The redemptions are expected to trend upwards, reaching Sh564.4 billion in the 2026/27 Financial Year.

Currently, domestic capital allocation from pension schemes to quoted equities stands at 10.22 per cent of Assets Under Management (AUM); despite the favorable valuations of listed companies.

Notably, investment in the Equity market is disproportionately concentrated on large companies, accounting for over 80 per cent of the market capitalization.

''This situation is unsustainable and demands strategic interventions to safeguard our investment value. I urge us all to collaborate, innovate, and chart a course that not only navigates challenges but unlocks the vast opportunities awaiting our collective vision,'' Kili said. 

According to him, the consultative forum serves as the crucible where innovative strategies will be unveiled, illuminating the transformative power of local institutional capital.

The Equity market has been experiencing declining performance in the past years, a matter of concern to all stakeholders.

The shilling tumbled against major international currencies including the US dollar where it has slumped 20 per cent year-on-year. Yesterday, it closed the day at 152.40 units against the greenback.  

East African securities markets have fallen by an average of 17 percent in a year, as foreign investors continue dumping shares of blue-chip companies in favour of high-yielding investments in the US and Europe, buoyed by soaring interest rates in the developed markets.

The Kenyan market is the hardest hit by the foreign investor exits, with the Nairobi Securities Exchange (NSE) All Share Index (NASI) plunging by 30.74 per cent to 89.35 as of November 13, from 129.02 on November 14, 2022. 

During the week ending November 10, foreign investors remained net sellers on the NSE for the fifth consecutive week with a net selling position of $2.1 million, from a net selling position of Sh45.6 million recorded the previous week, taking the year-to-date foreign net selling position to Sh43.7 million. 

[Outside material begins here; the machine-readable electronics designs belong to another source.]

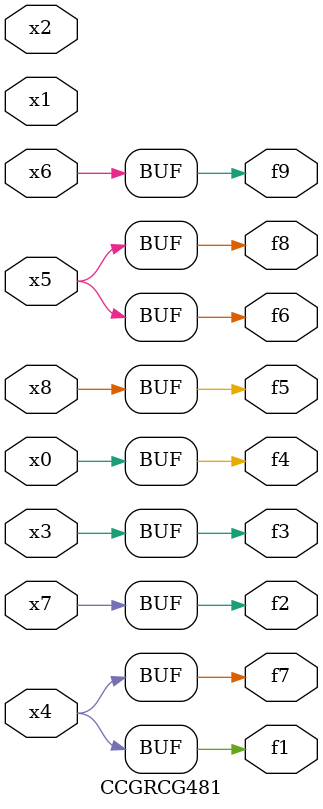
<source format=v>
module CCGRCG481(
	input x0, x1, x2, x3, x4, x5, x6, x7, x8,
	output f1, f2, f3, f4, f5, f6, f7, f8, f9
);
	assign f1 = x4;
	assign f2 = x7;
	assign f3 = x3;
	assign f4 = x0;
	assign f5 = x8;
	assign f6 = x5;
	assign f7 = x4;
	assign f8 = x5;
	assign f9 = x6;
endmodule

</source>
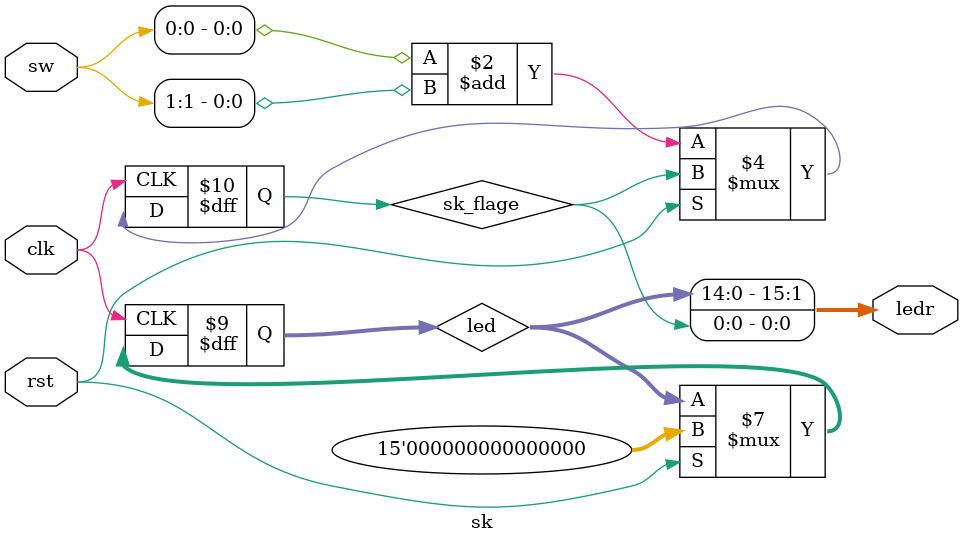
<source format=v>
module sk(
  input clk,
  input rst,
  input [7:0] sw,
  output [15:0] ledr
);
 reg [14:0] led;
 reg sk_flage;
  always @(posedge clk) 
    begin
    if (rst) 
      begin 
        led <= 0; 
      end
    else 
     begin
        sk_flage <= sw[0]+sw[1];
     end
  end

  assign ledr = {led,sk_flage};
endmodule

</source>
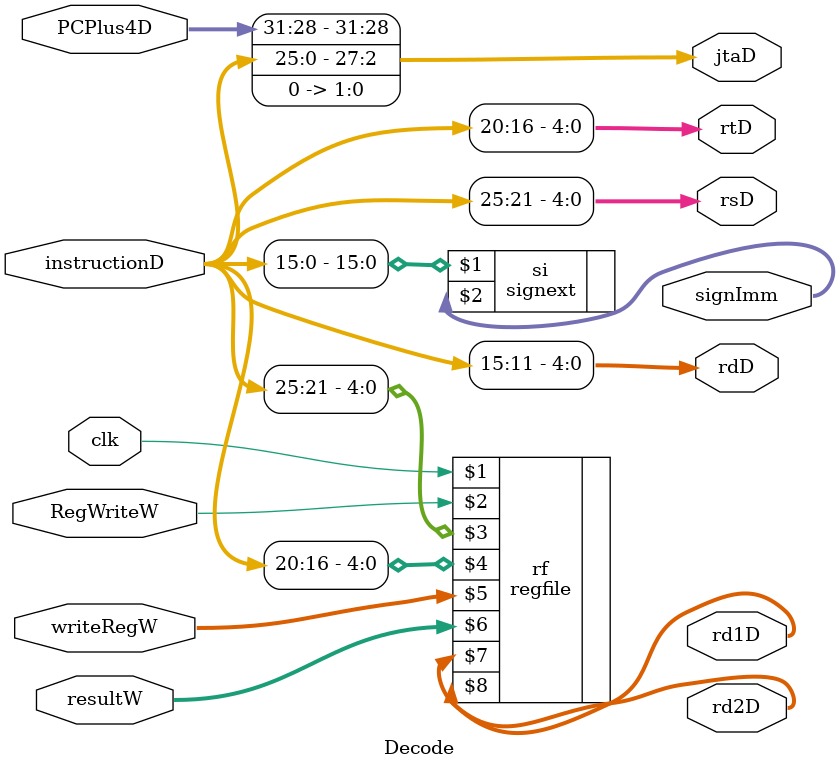
<source format=v>
`timescale 1ns / 1ps
module Decode( input clk, RegWriteW, 
					input [4:0] writeRegW,
					input [31:0] instructionD, PCPlus4D, resultW,
					output [31:0] rd1D, rd2D, jtaD, signImm, 
					output [4:0] rsD, rtD, rdD);
  
assign rsD = instructionD[25:21];
assign rtD = instructionD[20:16];
assign rdD = instructionD[15:11];

regfile rf(clk, RegWriteW, instructionD[25:21],
                 instructionD[20:16], writeRegW,
                 resultW, rd1D, rd2D);

signext si(instructionD[15:0], signImm);
assign jtaD = {PCPlus4D[31:28], instructionD[25:0],2'b00};


endmodule

</source>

Kenyan pension schemes registered negative returns in the quarter ended September on wider losses from equities.

According to the Performance Investment Management Survey by South Africa-based investment firm RisCura, the weighted average return of surveyed schemes was posted at negative 3.06 per cent in the quarter from a return of 0.18 percent in the previous quarter.

The weighted average return from equities deteriorated to a loss of 10.95 per cent from losses of 4.27 per cent in the quarter ended June, driving the drag on the scheme’s total performance.

Banks, which are holding up to Sh1.59 trillion worth of Treasury bonds are at risk of losing significant value as a result of the high interest rate regime sustained by the government’s increased borrowing from the domestic market.

This could impact liquidity and the ability of the lenders to meet maturing debt obligations.

The CBK estimates that if the average bond yields increase to 18.85 percent and 19.9 per cent, under moderate and severe scenarios, banks will record unrealised bond valuation losses of Sh154.8 billion under the moderate scenario and Sh208.7 billion under the severe scenario, against the baseline estimates of Sh96 billion.